If your child cries when you set them down, acknowledge these feelings. Again, we don’t give them a toy to ‘shut them up’. This shows we do not value their emotions. Instead say “I hear you, you are upset. Are you not ready to lay down on your back yet?” Letting my son know that I hear his cries and that I am trying to help, has really transformed my relationship with him. Sometimes I pick him up and wait. Other times I tell him that I hear him and that I am here, which is often all it takes for him to calm down. I wait  until he is calm before I start the diaper process. This way he feels secure in knowing that I hear him, but that I am not deterred from my parental duty.

This leads to the next part, trust. In order to truly include your baby in this activity, you need to trust in his/her ability. None of this will work if you don’t trust that your baby is capable of listening to your directions, and helping you through this task. Describe everything you are doing, and ask your baby for help. Keep asking, and keep asking. In time, your baby will start to do what you ask.

I used to open up my son’s diaper and grab his legs by the ankle to raise his butt. Isn’t this what all parents do? When I decided to try RIE on the changing table, I began with the idea of asking him to raise his legs. “I am opening up your diaper. Raise your legs so I can take the diaper off.” Then I waited. This felt so long, but I was determined. Finally my son raised his legs! Maybe he did it coincidentally. Maybe he had an itch. Maybe he wanted to see his toes. I don’t know! But he raised his legs and I said, “Thank you for raising your legs. I can now remove your diaper.” Regardless of why he did it, he is listening to the words I am saying as he is completing the action. With time, the connection gets made. This is how language gets formed, organically.

I let him know that I am wiping him to make sure he is clean. Then I tell him that I am going to slide the clean diaper under his butt. “When you are ready, put your legs down.” More waiting. A lot of waiting. Finally he puts his legs down. “Thank you for putting your legs down. Now I can close up your clean diaper. Can you feel my strapping it down?”

**Given data**
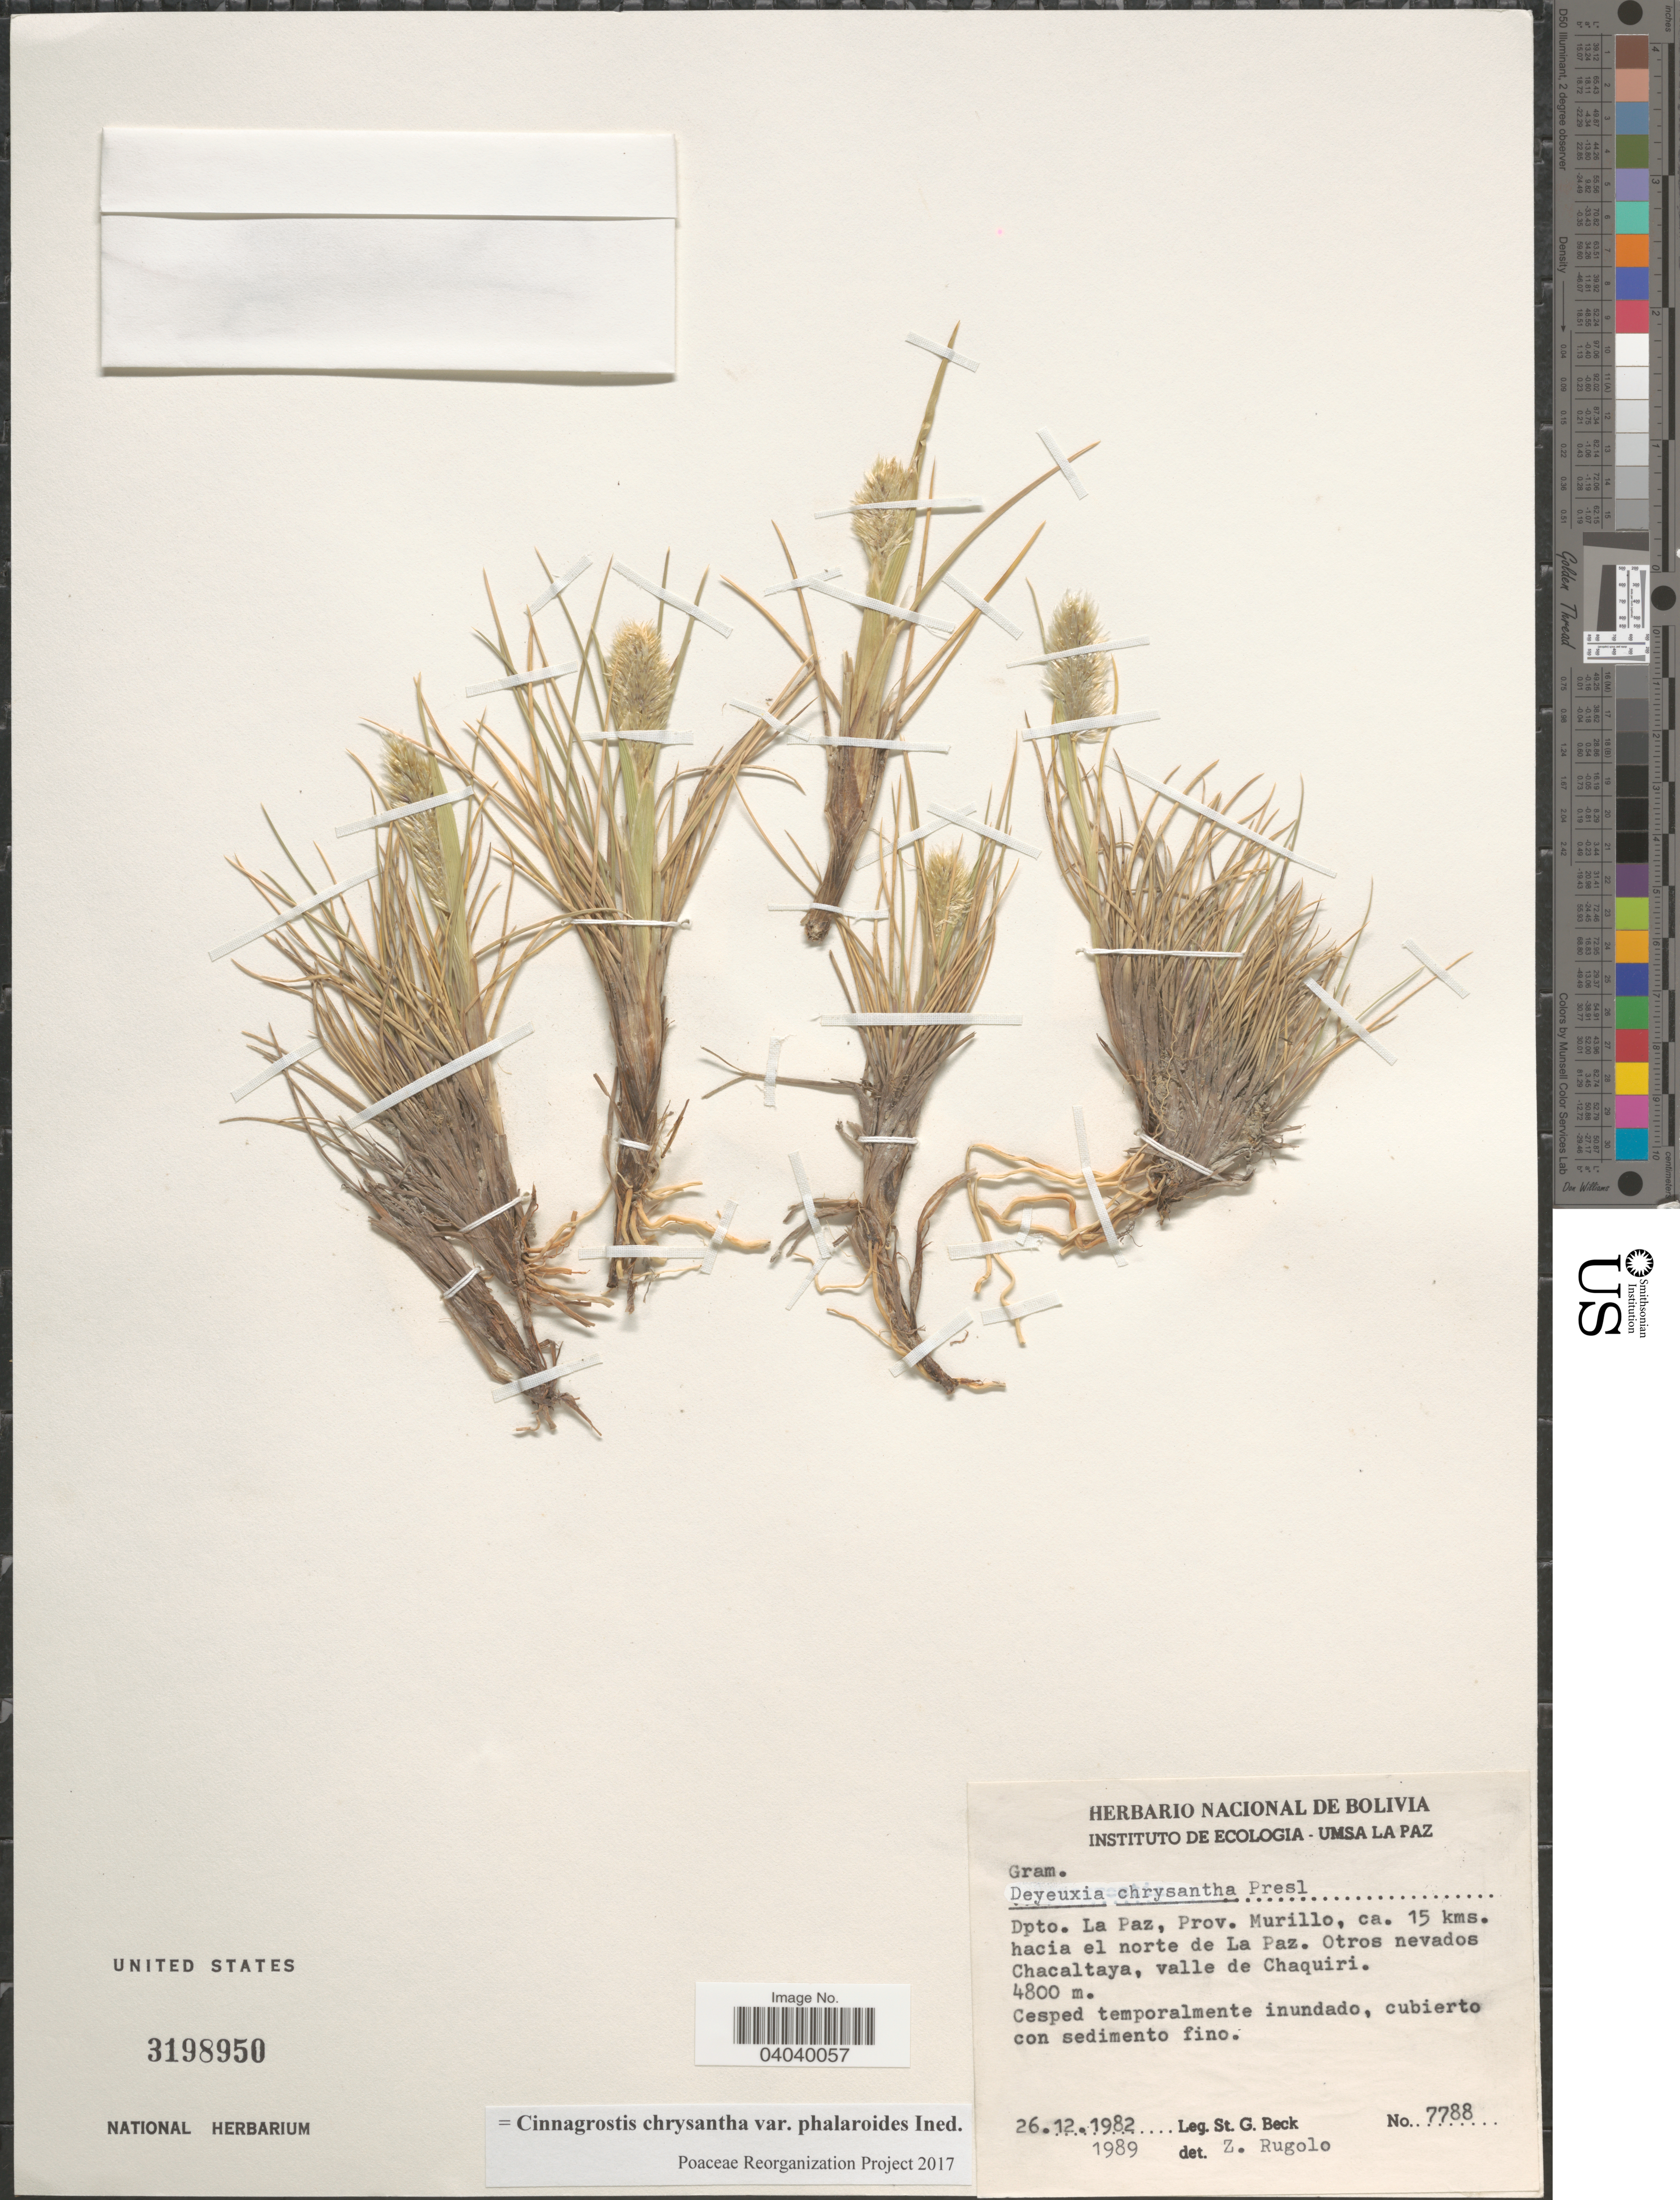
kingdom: Plantae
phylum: Tracheophyta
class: Liliopsida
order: Poales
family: Poaceae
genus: Deschampsia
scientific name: Deschampsia chrysantha var. phalaroides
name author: (Wedd.) Saarela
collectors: S. G. Beck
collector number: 7788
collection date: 1982-12-26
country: Bolivia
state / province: La Paz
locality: Dpto. La Paz, Prov. Murillo, ca. 15 kms. hacia el norte de La Paz. Otros nevados Chacaltaya, valle de Chaquiri.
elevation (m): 4800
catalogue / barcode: US 3198950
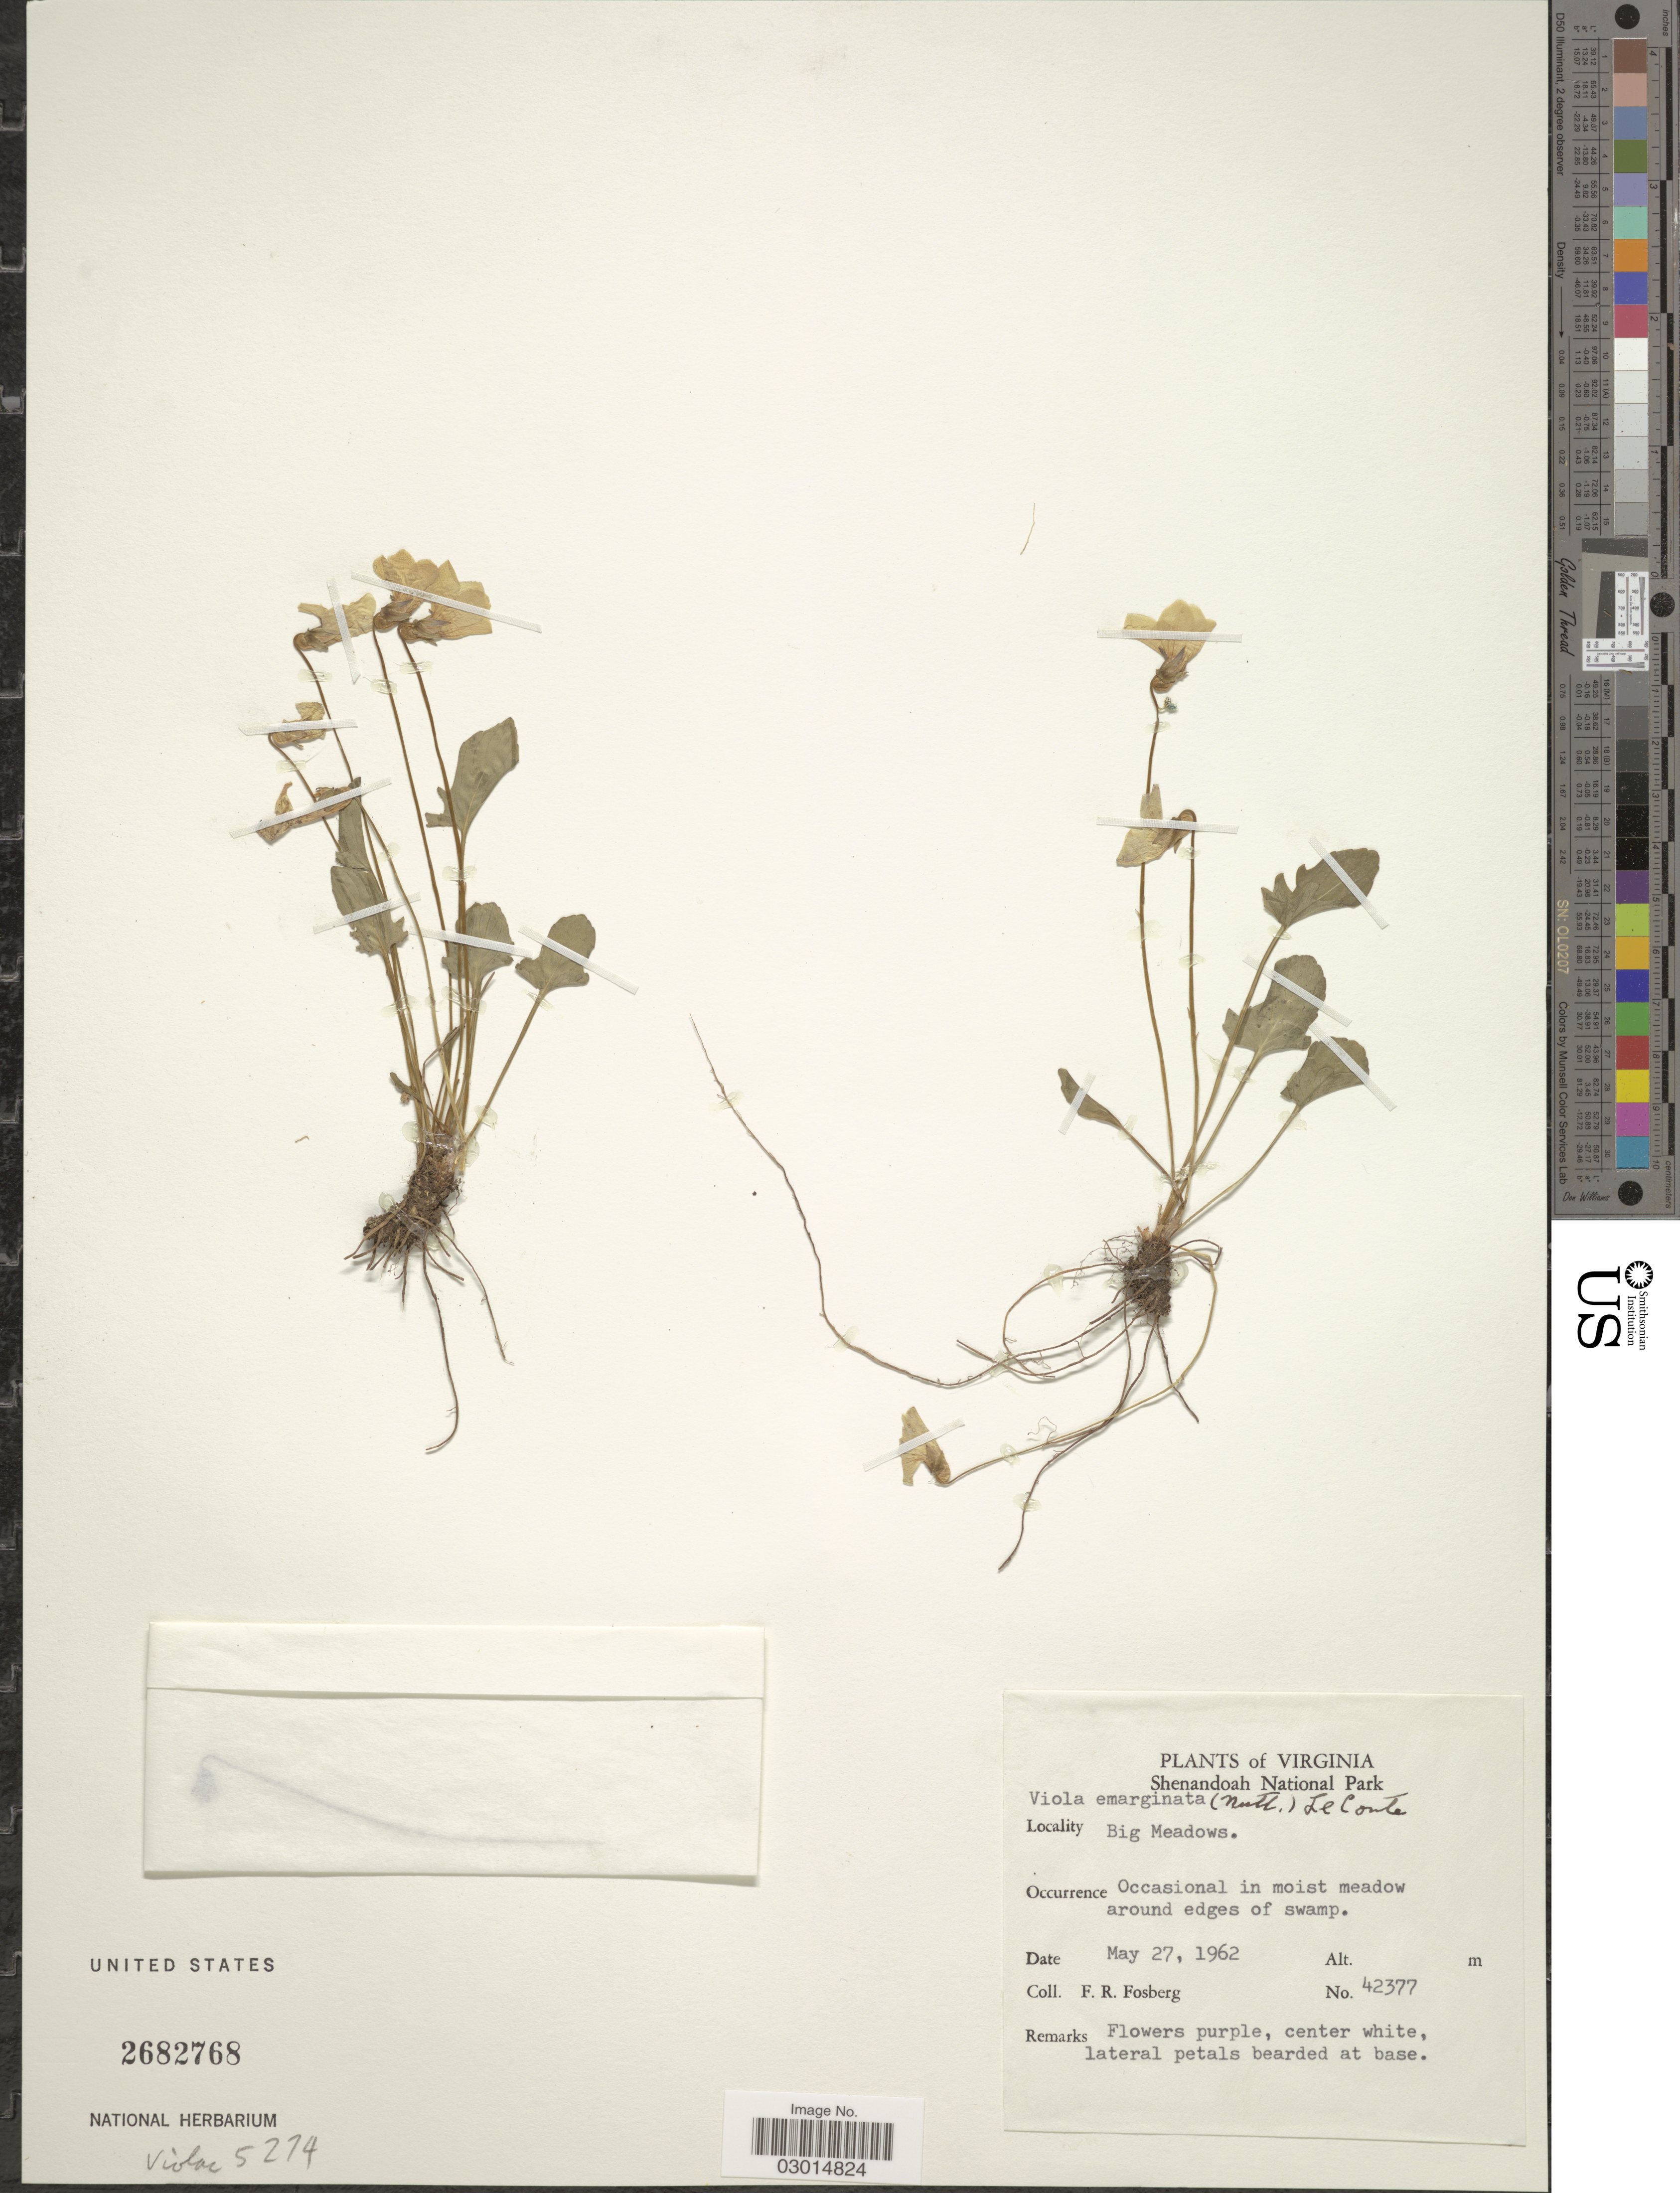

**Work to do**
Can you return the part of the diaper-changing text between "This leads to" and "what you ask.", inclusive, copied word for word?

**Final result**
This leads to the next part, trust. In order to truly include your baby in this activity, you need to trust in his/her ability. None of this will work if you don’t trust that your baby is capable of listening to your directions, and helping you through this task. Describe everything you are doing, and ask your baby for help. Keep asking, and keep asking. In time, your baby will start to do what you ask.